Only the lines from the beginning of the entries through the one that holds "260.54 | 511.19 |" may appear in the answer, written out exactly and free of pictures.

[Extracted page text data]
◆ ◆ ◆

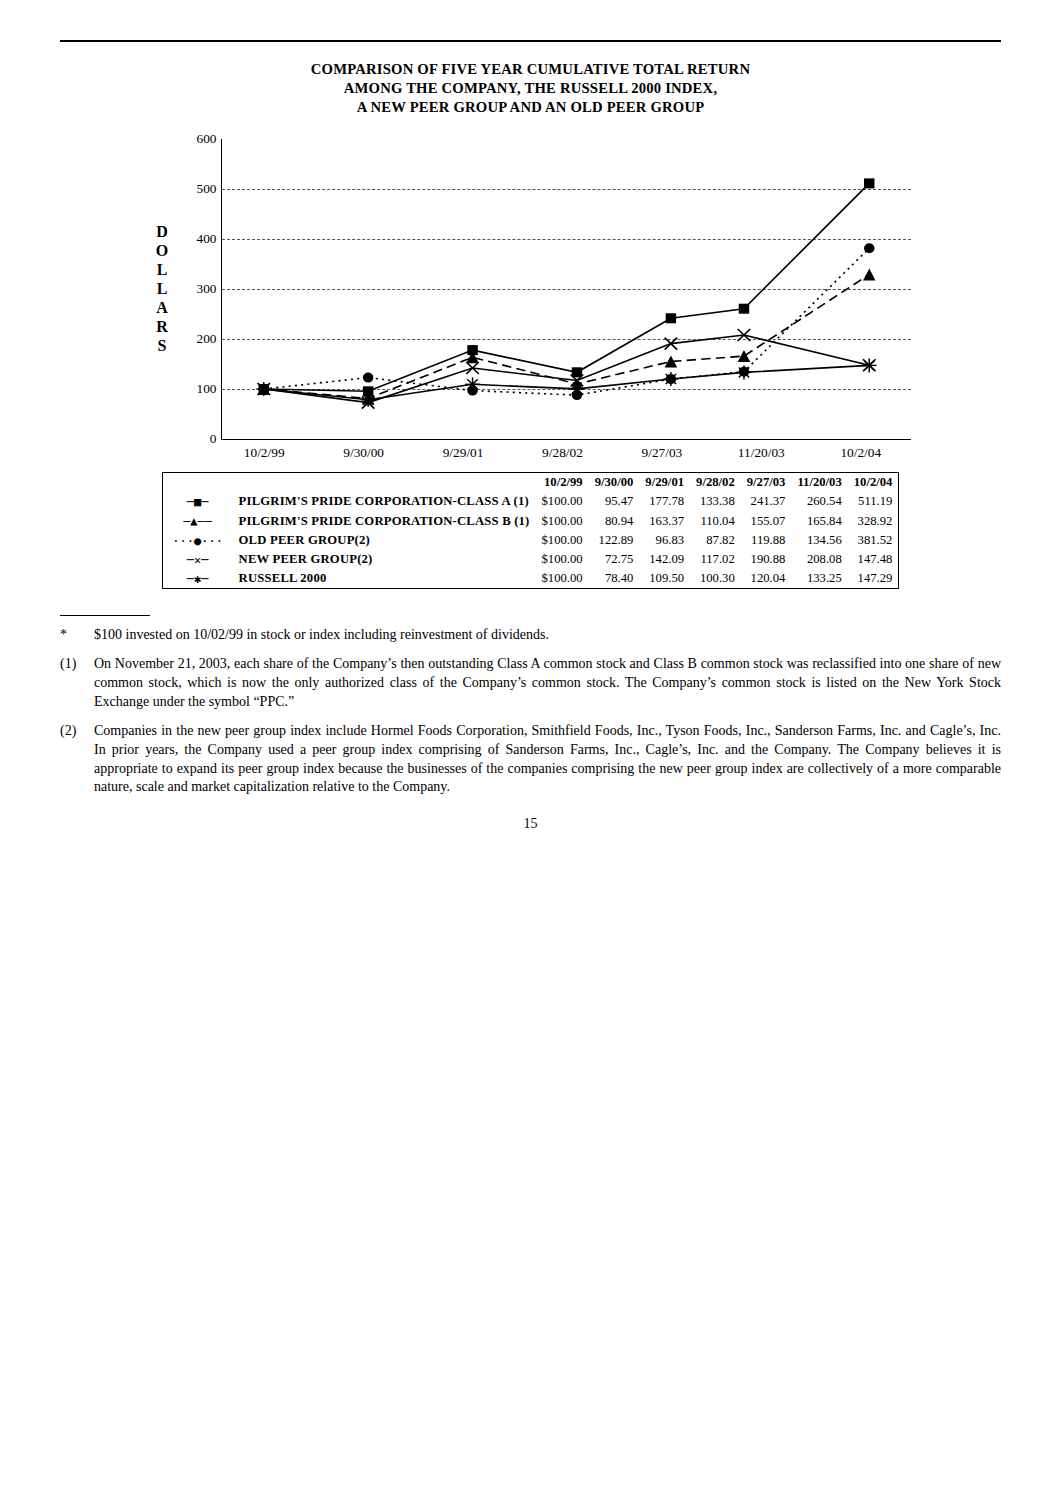COMPARISON OF FIVE YEAR CUMULATIVE TOTAL RETURN
AMONG THE COMPANY, THE RUSSELL 2000 INDEX,
A NEW PEER GROUP AND AN OLD PEER GROUP
DOLLARS
600
500
400
300
200
100
0
10/2/99
9/30/00
9/29/01
9/28/02
9/27/03
11/20/03
10/2/04
| | | 10/2/99 | 9/30/00 | 9/29/01 | 9/28/02 | 9/27/03 | 11/20/03 | 10/2/04 |
| --- | --- | --- | --- | --- | --- | --- | --- | --- |
| ─■─ | PILGRIM'S PRIDE CORPORATION-CLASS A (1) | $100.00 | 95.47 | 177.78 | 133.38 | 241.37 | 260.54 | 511.19 |
| –▲–– | PILGRIM'S PRIDE CORPORATION-CLASS B (1) | $100.00 | 80.94 | 163.37 | 110.04 | 155.07 | 165.84 | 328.92 |
| ···●··· | OLD PEER GROUP(2) | $100.00 | 122.89 | 96.83 | 87.82 | 119.88 | 134.56 | 381.52 |
| ─✕─ | NEW PEER GROUP(2) | $100.00 | 72.75 | 142.09 | 117.02 | 190.88 | 208.08 | 147.48 |
| ─✱─ | RUSSELL 2000 | $100.00 | 78.40 | 109.50 | 100.30 | 120.04 | 133.25 | 147.29 |
*
$100 invested on 10/02/99 in stock or index including reinvestment of dividends.
(1)
On November 21, 2003, each share of the Company’s then outstanding Class A common stock and Class B common stock was reclassified into one share of new common stock, which is now the only authorized class of the Company’s common stock. The Company’s common stock is listed on the New York Stock Exchange under the symbol “PPC.”
(2)
Companies in the new peer group index include Hormel Foods Corporation, Smithfield Foods, Inc., Tyson Foods, Inc., Sanderson Farms, Inc. and Cagle’s, Inc. In prior years, the Company used a peer group index comprising of Sanderson Farms, Inc., Cagle’s, Inc. and the Company. The Company believes it is appropriate to expand its peer group index because the businesses of the companies comprising the new peer group index are collectively of a more comparable nature, scale and market capitalization relative to the Company.
15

◆ ◆ ◆

Response to the task:
COMPARISON OF FIVE YEAR CUMULATIVE TOTAL RETURN
AMONG THE COMPANY, THE RUSSELL 2000 INDEX,
A NEW PEER GROUP AND AN OLD PEER GROUP
DOLLARS
600
500
400
300
200
100
0
10/2/99
9/30/00
9/29/01
9/28/02
9/27/03
11/20/03
10/2/04
| | | 10/2/99 | 9/30/00 | 9/29/01 | 9/28/02 | 9/27/03 | 11/20/03 | 10/2/04 |
| --- | --- | --- | --- | --- | --- | --- | --- | --- |
| ─■─ | PILGRIM'S PRIDE CORPORATION-CLASS A (1) | $100.00 | 95.47 | 177.78 | 133.38 | 241.37 | 260.54 | 511.19 |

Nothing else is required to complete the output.